Netanyahu says ‘reasonableness’ bill will boost democracy; efforts still being made for agreement on it
Prime Minister Benjamin Netanyahu holds a televised press address, defending his coalition’s move to bar Israel’s judges from using the judicial test of “reasonableness” for government and ministerial decisions and saying it won’t threaten democracy, but adds that efforts are being made to reach broad agreement on it.
The “reasonableness” bill is set to be voted into law early next week.
Netanyahu begins by hailing the country’s unity, saying that “we all want a Jewish and democratic state, we all want a strong IDF, and we all understand that we only have one country.” He adds that there are “naturally” disagreements.
“Many believe the balance of powers has been upended in recent decades and want it restored… so that the democratic choice of the people will be expressed by the government,” Netanyahu says, adding that others are legitimately concerned about the ramifications [of the planned judicial reform] and others still “want to topple the democratically elected government without any connection to the reform.”

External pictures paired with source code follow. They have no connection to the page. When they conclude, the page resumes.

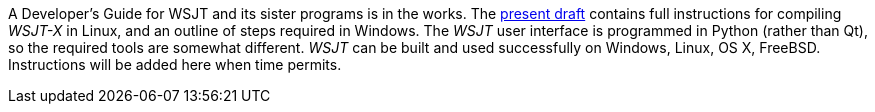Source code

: :dev-guide: http://www.physics.princeton.edu/pulsar/K1JT/wsjtx-doc/wsjt-dev-guide.html[present draft]

// mail-to links

A Developer's Guide for WSJT and its sister programs is in the works.
The {dev-guide} contains full instructions for compiling
_WSJT-X_ in Linux, and an outline of steps required in Windows.  The
_WSJT_ user interface is programmed in Python (rather than Qt), so the
required tools are somewhat different.  _WSJT_ can be built and used
successfully on Windows, Linux, OS X, FreeBSD.  Instructions will be
added here when time permits.


In any case, the premier states, “Israel will stay a democracy, will remain a liberal state. It won’t become a halachic state and it will protect individual rights for all.”

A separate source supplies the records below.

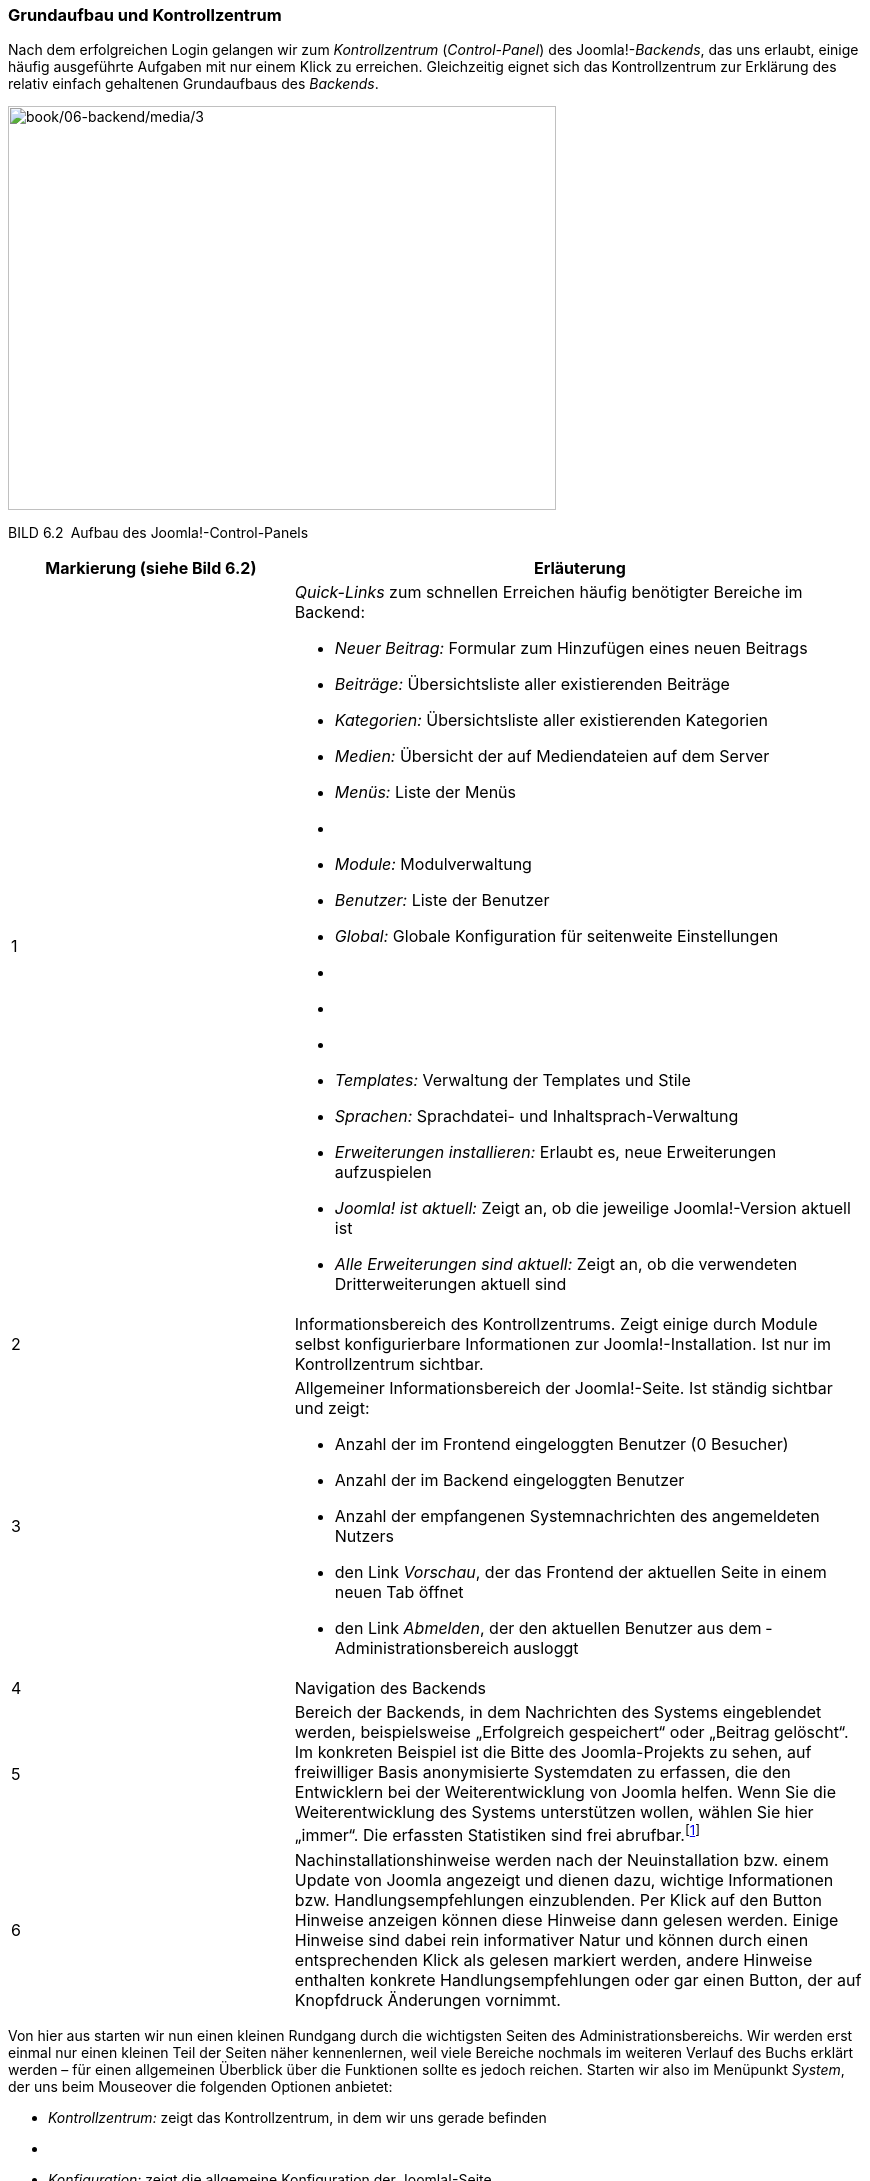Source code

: === Grundaufbau und Kontrollzentrum

Nach dem erfolgreichen Login gelangen wir zum _Kontrollzentrum_
(_Control-Panel_) des Joomla!-_Backends_, das uns erlaubt, einige häufig
ausgeführte Aufgaben mit nur einem Klick zu erreichen. Gleichzeitig
eignet sich das Kontrollzentrum zur Erklärung des relativ einfach
gehaltenen Grundaufbaus des _Backends_.

image:book/06-backend/media/3.png[book/06-backend/media/3,width=548,height=404]

BILD 6.2 Aufbau des Joomla!-Control-Panels

[width="100%",cols="33%,67%",]
|===
|Markierung (siehe Bild 6.2) |Erläuterung

|1 a|
_Quick-Links_ zum schnellen Erreichen häufig benötigter Bereiche im
Backend:

* _Neuer Beitrag:_ Formular zum Hinzufügen eines neuen ­Beitrags
* _Beiträge:_ Übersichtsliste aller existierenden Beiträge
* _Kategorien:_ Übersichtsliste aller existierenden Kategorien
* _Medien:_ Übersicht der auf Mediendateien auf dem Server
* _Menüs:_ Liste der Menüs
* {blank}
* _Module:_ Modulverwaltung
* _Benutzer:_ Liste der Benutzer
* _Global:_ Globale Konfiguration für seitenweite Einstellungen
* {blank}
* {blank}
* {blank}
* _Templates:_ Verwaltung der Templates und Stile
* _Sprachen:_ Sprachdatei- und Inhaltsprach-Verwaltung
* _Erweiterungen installieren:_ Erlaubt es, neue Erweiterungen
aufzuspielen
* _Joomla! ist aktuell:_ Zeigt an, ob die jeweilige Joomla!-Version
aktuell ist
* _Alle Erweiterungen sind aktuell:_ Zeigt an, ob die verwendeten
Dritterweiterungen aktuell sind

|2 |Informationsbereich des Kontrollzentrums. Zeigt einige durch Module
selbst konfigurierbare Informationen zur Joomla!-Installation. Ist nur
im Kontrollzentrum sichtbar.

|3 a|
Allgemeiner Informationsbereich der Joomla!-Seite. Ist ständig sichtbar
und zeigt:

* Anzahl der im Frontend eingeloggten Benutzer (0 Besucher)
* Anzahl der im Backend eingeloggten Benutzer
* Anzahl der empfangenen Systemnachrichten des angemeldeten Nutzers
* den Link _Vorschau_, der das Frontend der aktuellen Seite in einem
neuen Tab öffnet
* den Link _Abmelden_, der den aktuellen Benutzer aus dem
­Administrationsbereich ausloggt

|4 |Navigation des Backends

|5 |Bereich der Backends, in dem Nachrichten des Systems eingeblendet
werden, beispielsweise „Erfolgreich gespeichert“ oder „Beitrag
gelöscht“. Im konkreten Beispiel ist die Bitte des Joomla-Projekts zu
sehen, auf freiwilliger Basis anonymisierte Systemdaten zu erfassen, die
den Entwicklern bei der Weiterentwicklung von Joomla helfen. Wenn Sie
die Weiterentwicklung des Systems unterstützen wollen, wählen Sie hier
„immer“. Die erfassten Statistiken sind frei
abrufbar.footnote:[https://developer.joomla.org/about/stats.html]

|6 |Nachinstallationshinweise werden nach der Neuinstallation bzw. einem
Update von Joomla angezeigt und dienen dazu, wichtige Informationen bzw.
Handlungsempfehlungen einzublenden. Per Klick auf den Button Hinweise
anzeigen können diese Hinweise dann gelesen werden. Einige Hinweise sind
dabei rein informativer Natur und können durch einen entsprechenden
Klick als gelesen markiert werden, andere Hinweise enthalten konkrete
Handlungsempfehlungen oder gar einen Button, der auf Knopfdruck
Änderungen vornimmt.
|===

Von hier aus starten wir nun einen kleinen Rundgang durch die
wichtigsten Seiten des Administrationsbereichs. Wir werden erst einmal
nur einen kleinen Teil der Seiten näher kennenlernen, weil viele
Bereiche nochmals im weiteren Verlauf des Buchs erklärt werden – für
einen allgemeinen Überblick über die Funktionen sollte es jedoch
reichen. Starten wir also im Menüpunkt _System_, der uns beim Mouseover
die folgenden Optionen anbietet:

* _Kontrollzentrum:_ zeigt das Kontrollzentrum, in dem wir uns gerade
befinden
* {blank}
* _Konfiguration:_ zeigt die allgemeine Konfiguration der Joomla!-Seite
* {blank}
* _Globales_ _Freigeben:_ hebt den automatischen Schreibschutz von
Joomla!-Inhalten wieder auf, der das Überschreiben von Änderungen eines
anderen Administrators verhindern soll
* _Cache leeren:_ leert den Zwischenspeicher, den Joomla! zur
schnelleren Seitenauslieferung nutzt
* _Abgelaufenen Cache leeren:_ entfernt Dateien, die unnötigerweise im
Zwischenspeicher verblieben sind
* _Systeminformationen:_ zeigt zahlreiche Informationen zur
Joomla!-Installation, zur Serverumgebung, zu den Verzeichnisrechten und
bietet die Ausgabe des PHP-Befehls phpinfo()
* {blank}

Wir ändern nun zuerst einige Einstellungen in unserer Joomla!-Seite und
wechseln daher mit einem Klick auf System ++>++ Konfiguration in den
allgemeinen Konfigurationsdialog.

But that also means there won’t be some people above the law — people who “block roads, set fires, block trains, block ambulances, endanger lives.”
He says his government wants consensus and therefore held compromise talks with the opposition for three months, arguing that the opposition rejected all coalition’s offers, and suggesting this may have been due to pressure from “extremists in the leadership of the protests who openly say they don’t want any compromise, but who seek solely to create chaos in order to topple the government without connection to the reform.”

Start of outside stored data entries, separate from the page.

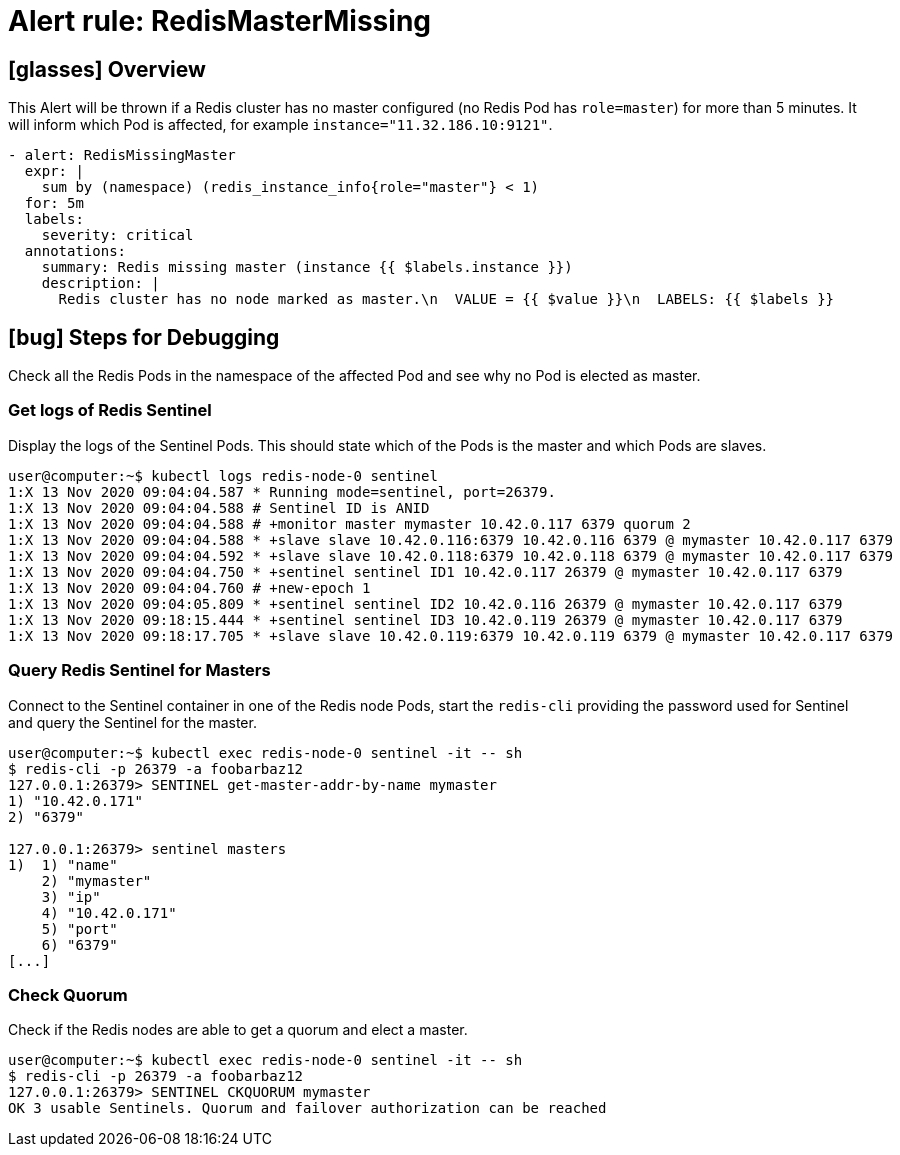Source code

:= Alert rule: RedisMasterMissing

== icon:glasses[] Overview

This Alert will be thrown if a Redis cluster has no master configured (no Redis Pod has `role=master`) for more than 5 minutes.
It will inform which Pod is affected, for example `instance="11.32.186.10:9121"`.

[source,yaml]
----
- alert: RedisMissingMaster
  expr: |
    sum by (namespace) (redis_instance_info{role="master"} < 1)
  for: 5m
  labels:
    severity: critical
  annotations:
    summary: Redis missing master (instance {{ $labels.instance }})
    description: |
      Redis cluster has no node marked as master.\n  VALUE = {{ $value }}\n  LABELS: {{ $labels }}
----

== icon:bug[] Steps for Debugging

Check all the Redis Pods in the namespace of the affected Pod and see why no Pod is elected as master.

=== Get logs of Redis Sentinel

Display the logs of the Sentinel Pods.
This should state which of the Pods is the master and which Pods are slaves.

[source,shell]
----
user@computer:~$ kubectl logs redis-node-0 sentinel
1:X 13 Nov 2020 09:04:04.587 * Running mode=sentinel, port=26379.
1:X 13 Nov 2020 09:04:04.588 # Sentinel ID is ANID
1:X 13 Nov 2020 09:04:04.588 # +monitor master mymaster 10.42.0.117 6379 quorum 2
1:X 13 Nov 2020 09:04:04.588 * +slave slave 10.42.0.116:6379 10.42.0.116 6379 @ mymaster 10.42.0.117 6379
1:X 13 Nov 2020 09:04:04.592 * +slave slave 10.42.0.118:6379 10.42.0.118 6379 @ mymaster 10.42.0.117 6379
1:X 13 Nov 2020 09:04:04.750 * +sentinel sentinel ID1 10.42.0.117 26379 @ mymaster 10.42.0.117 6379
1:X 13 Nov 2020 09:04:04.760 # +new-epoch 1
1:X 13 Nov 2020 09:04:05.809 * +sentinel sentinel ID2 10.42.0.116 26379 @ mymaster 10.42.0.117 6379
1:X 13 Nov 2020 09:18:15.444 * +sentinel sentinel ID3 10.42.0.119 26379 @ mymaster 10.42.0.117 6379
1:X 13 Nov 2020 09:18:17.705 * +slave slave 10.42.0.119:6379 10.42.0.119 6379 @ mymaster 10.42.0.117 6379
----

=== Query Redis Sentinel for Masters

Connect to the Sentinel container in one of the Redis node Pods, start the `redis-cli` providing the password used for Sentinel and query the Sentinel for the master.

[source,shell]
----
user@computer:~$ kubectl exec redis-node-0 sentinel -it -- sh
$ redis-cli -p 26379 -a foobarbaz12
127.0.0.1:26379> SENTINEL get-master-addr-by-name mymaster
1) "10.42.0.171"
2) "6379"
 
127.0.0.1:26379> sentinel masters
1)  1) "name"
    2) "mymaster"
    3) "ip"
    4) "10.42.0.171"
    5) "port"
    6) "6379"
[...]
----

=== Check Quorum

Check if the Redis nodes are able to get a quorum and elect a master.

[source,shell]
----
user@computer:~$ kubectl exec redis-node-0 sentinel -it -- sh
$ redis-cli -p 26379 -a foobarbaz12
127.0.0.1:26379> SENTINEL CKQUORUM mymaster
OK 3 usable Sentinels. Quorum and failover authorization can be reached
----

He says the coalition nonetheless watered down the planned sweeping judicial reform package, it canceled the sweeping “override” proposal and is only currently advancing the “necessary” reasonableness bill.
“This is an attempt to scare you without reason,” he says, arguing that the bill won’t endanger, much less destroy, Israeli democracy.
He refers to comments from the opposition’s Yair Lapid and Gideon Sa’ar in favor of what he says are more radical changes to the use of reasonableness than those about to be legislated and says former Supreme Court president Aharon Barak said in 2019 that he was prepared to consider canceling “reasonableness” altogether.
“All this talk of [the bill] destroying democracy is absurd,” he says, “and has no basis in reality.” The bill “will strengthen democracy,” he says.
What will endanger democracy, he adds, is refusal to show up for reserve military duty, as many have threatened if the bill passes. “Refusal to serve threatens the security of all Israelis.”
“In a democracy, the military is subordinate to the army, it doesn’t subordinate the government. When military elements attempt to dictate government policy via threats, that is illegitimate in any democracy. And if they succeed… that is the end of democracy.”
“No responsible government, no responsible state, can agree to that and every citizen must oppose it with full force. In a proper democracy, it is not the hand holding the weapon that determines what happens, but the hand that puts the voting slip into the ballot box.”
“Refusal from one side will inevitably lead to refusal from the other, and where will that end?”
He compares the overhaul to controversial moves by previous governments — citing the Oslo accords, the uprooting of Gaza Strip settlements, and the establishment of [the previous] government dependent on the support of anti-Zionist elements (a reference to the Ra’am party) — and says that even though some saw these as threats to Israel’s existence, nobody threatened refusal to serve.
He laments that former prime ministers and IDF chiefs are among the “prime inciters of widespread refusal to serve” — even though they recognize how refusal to serve is seen by Israel’s enemies.
“In my 16 years as prime minister, I’ve always seen myself as prime minister of all of you,” he says.
He says there are efforts for an agreement on the reasonableness bill, even though it’s due to pass into law at the beginning of next week.
“Even in these very moments, I want to tell you, efforts are being made to reach agreement on the ‘reasonableness’ doctrine. I greatly hope these efforts will succeed. But even if they do not, the coalition’s door will always remain open to you, the people of Israel, and also to the opposition. Because even in the stormiest says, we remember, I always remember one thing: we are one nation, with one destiny, we have no other country, we are brothers.”